I’ve been asked to consider this question in a webinar today hosted by Enspektos, who published the report Digging Beneath the Surface: Understanding the Digital Health Mom in May 2012. I wrote my review of that study in Health Populi here on May 15.
In today’s webinar, my remarks are couched as “Caveats About the Digital Mom: a multiple persona.”
Look at the graphic. On the left, the first persona is a mother with children under 18. Most “mom segmentations” in market research focus on this segment. But what about moms with kids over 18. Increasingly, college students aren’t getting jobs after they graduate and return home to the family roost. Even when these children find their own new post-grad homes, the parenting continues from afar, via Skype and text messaging. A third health mom archetype is a sandwich generation mom caring both for children and aging parents. Most Boomers fall into this segment, and it’s a hugely challenging cohort for the health care ecosystem. Finally, what about Dad-as-Mom?
An outstanding article in this week’s Adweek magazine by Heather Chaet speaks to The Demise of the Doofus Dad and the rise of the SuperDad. Chaet points out that Dads as child-rearers feel a lack of respect, as evidenced in surveys by Edelman and The Parenting Group which publishes Parenting and Babytalk magazines. 2 in 3 dads see an anti-dad bias in society.
And, particularly, in media and advertising.
The backlash against Huggies’ “Dad Test” campaign represented the visceral reaction to the stereotyping of the Dimwit Dad, a phenomenon I’ve recently witnessed when I glance over at my daughter’s screen watching various sitcoms on Nick, Disney, and other cable TV channels. For example, Timmy Turner’s dad on Fairly Oddparents where “the dad is an idiot,” my daughter says; and another bumbling dad on Austin and Ally on the Disney Channel.
Yet Dad is a key consumer, and his influence over household spending is growing. And more men are also caregivers for their aging parents.
The Adweek piece documents the evolution of Dad in Ads. It’s required reading if you are looking to change consumer behaviors (health and otherwise).
Health Populi’s Hot Points: Let’s not forget about The Motrin Moms campaign that was an epic fail (a term I borrow from my teen daughter whose influence on my thinking is evident in this post). It’s hard to believe that video was launched nearly 4 years ago. How much have we learned about stereotyping and simple market segmentation since then?
Not enough, at least for health care, patient engagement and activation.
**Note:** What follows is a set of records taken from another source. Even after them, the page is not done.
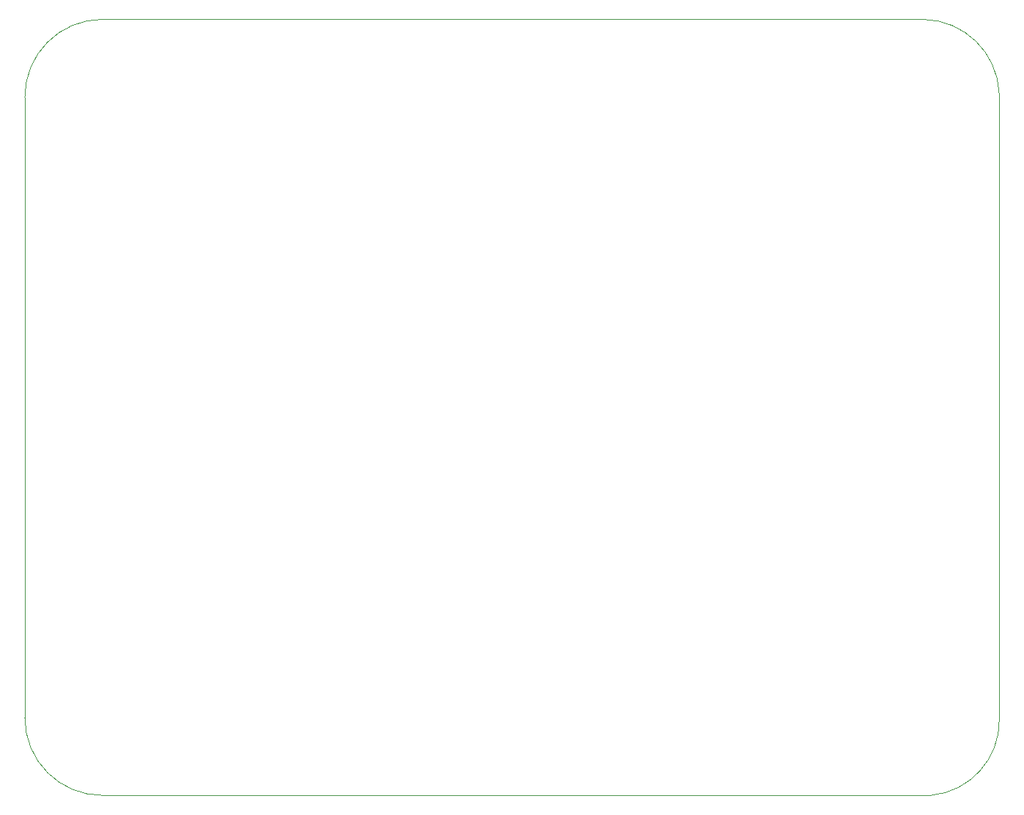
<source format=gm1>
%TF.GenerationSoftware,KiCad,Pcbnew,9.0.4*%
%TF.CreationDate,2025-11-20T23:01:35-05:00*%
%TF.ProjectId,Hand_System_Rev_1,48616e64-5f53-4797-9374-656d5f526576,rev?*%
%TF.SameCoordinates,Original*%
%TF.FileFunction,Profile,NP*%
%FSLAX46Y46*%
G04 Gerber Fmt 4.6, Leading zero omitted, Abs format (unit mm)*
G04 Created by KiCad (PCBNEW 9.0.4) date 2025-11-20 23:01:35*
%MOMM*%
%LPD*%
G01*
G04 APERTURE LIST*
%TA.AperFunction,Profile*%
%ADD10C,0.050000*%
%TD*%
%TA.AperFunction,Profile*%
%ADD11C,0.120000*%
%TD*%
G04 APERTURE END LIST*
D10*
X205445842Y-127048000D02*
X205429998Y-127850000D01*
X205429999Y-127850000D02*
G75*
G02*
X197571070Y-136642380I-8679999J-150000D01*
G01*
X196425000Y-46926099D02*
X196650000Y-46926099D01*
X205445842Y-55877828D02*
X205424216Y-55499993D01*
X196650000Y-46926099D02*
G75*
G02*
X205418305Y-55500232I-150000J-8923901D01*
G01*
X102395172Y-46926657D02*
X101721123Y-46926661D01*
X92792465Y-55949876D02*
X92794002Y-56527828D01*
X92792806Y-55949997D02*
G75*
G02*
X101721123Y-46926661I8952926J70169D01*
G01*
X196425000Y-46926099D02*
X102395172Y-46926657D01*
X195869700Y-136648112D02*
X101745700Y-136649729D01*
X92793971Y-127698000D02*
X92798000Y-108020000D01*
X205445842Y-55877828D02*
X205445842Y-127048000D01*
X101745730Y-136649729D02*
G75*
G02*
X92793971Y-127698000I-30J8951729D01*
G01*
X92798000Y-90020000D02*
X92794002Y-56527828D01*
X197571056Y-136642380D02*
X195869700Y-136648112D01*
D11*
%TO.C,J1*%
X92798000Y-90020000D02*
X92798000Y-108020000D01*
%TD*%
M02*

</source>
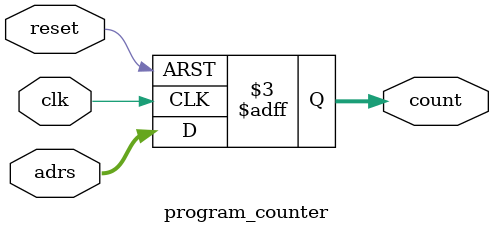
<source format=sv>
`timescale 1ns / 1ps

module program_counter #(parameter n = 32)(
    input logic clk,      
    input logic reset,   
    input logic [n-1:0] adrs,
    output logic [n-1:0] count 
);

    always @(posedge clk or negedge reset) begin
        if (!reset) 
            count <= 0; 
        else 
            count <= adrs; 
    end

endmodule

</source>
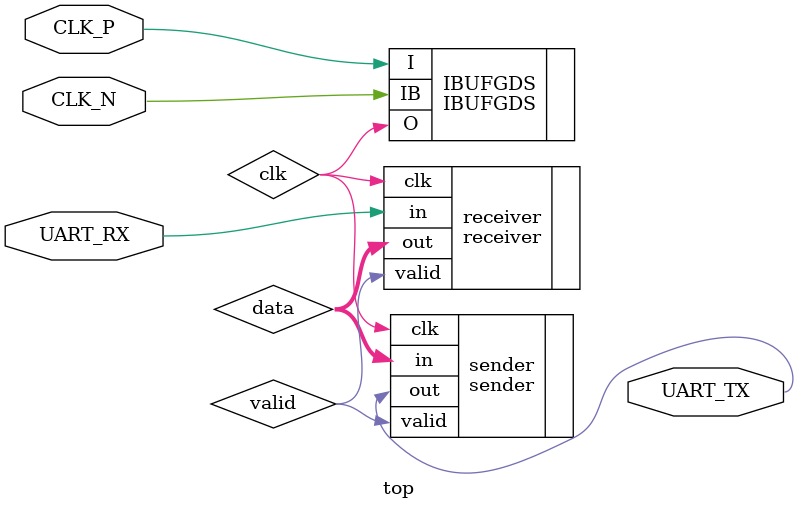
<source format=sv>
module top #(
	//300MHz 115200baud
	//parameter RECEIVER_PERIOD = 1292,
	//parameter SENDER_PERIOD = 2584
	//300MHz 230400baud
	//parameter RECEIVER_PERIOD = 646,
	//parameter SENDER_PERIOD = 1292
	//300MHz 460800baud
	parameter RECEIVER_PERIOD = 323,
	parameter SENDER_PERIOD = 646
) (
	input logic CLK_P,
	input logic CLK_N,
	input logic UART_RX,
	output logic UART_TX
);
	logic clk;
	IBUFGDS IBUFGDS(.I(CLK_P), .IB(CLK_N), .O(clk));
	//clk_wiz clk_wiz(.clk_in1_p(CLK_P), .clk_in1_n(CLK_N), .clk_out1(clk));

	logic valid;
	logic[7:0] data;
	receiver #(RECEIVER_PERIOD) receiver(
		.clk,
		.in(UART_RX),
		.out(data),
		.valid
	);
	sender #(SENDER_PERIOD) sender(
		.clk,
		.in(data),
		.valid,
		.out(UART_TX)
	);
endmodule

</source>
We must remember that a Digital Mom isn’t only a woman with a smartphone and kids who’s multitasking. Dad’s also doing this, and I saw at least five young men with kids in grocery carts wheeling through Wegman’s this morning at 7:30 am, shopping list on their smartphones. Mom also has older post-college kids at home or elsewhere, but she’s still caring for them, sending them care packages, and often paying their credit card bills and student loans. And Mom is also a woman or a man, caregiving for an older parent.
Market researchers, take heed. Look to how people project-manage their lives and how they define health where they live. This always goes beyond a single product or brand, but in a confluence of decisions made every day that bolster health beyond a pill, a medical device, or a lab test.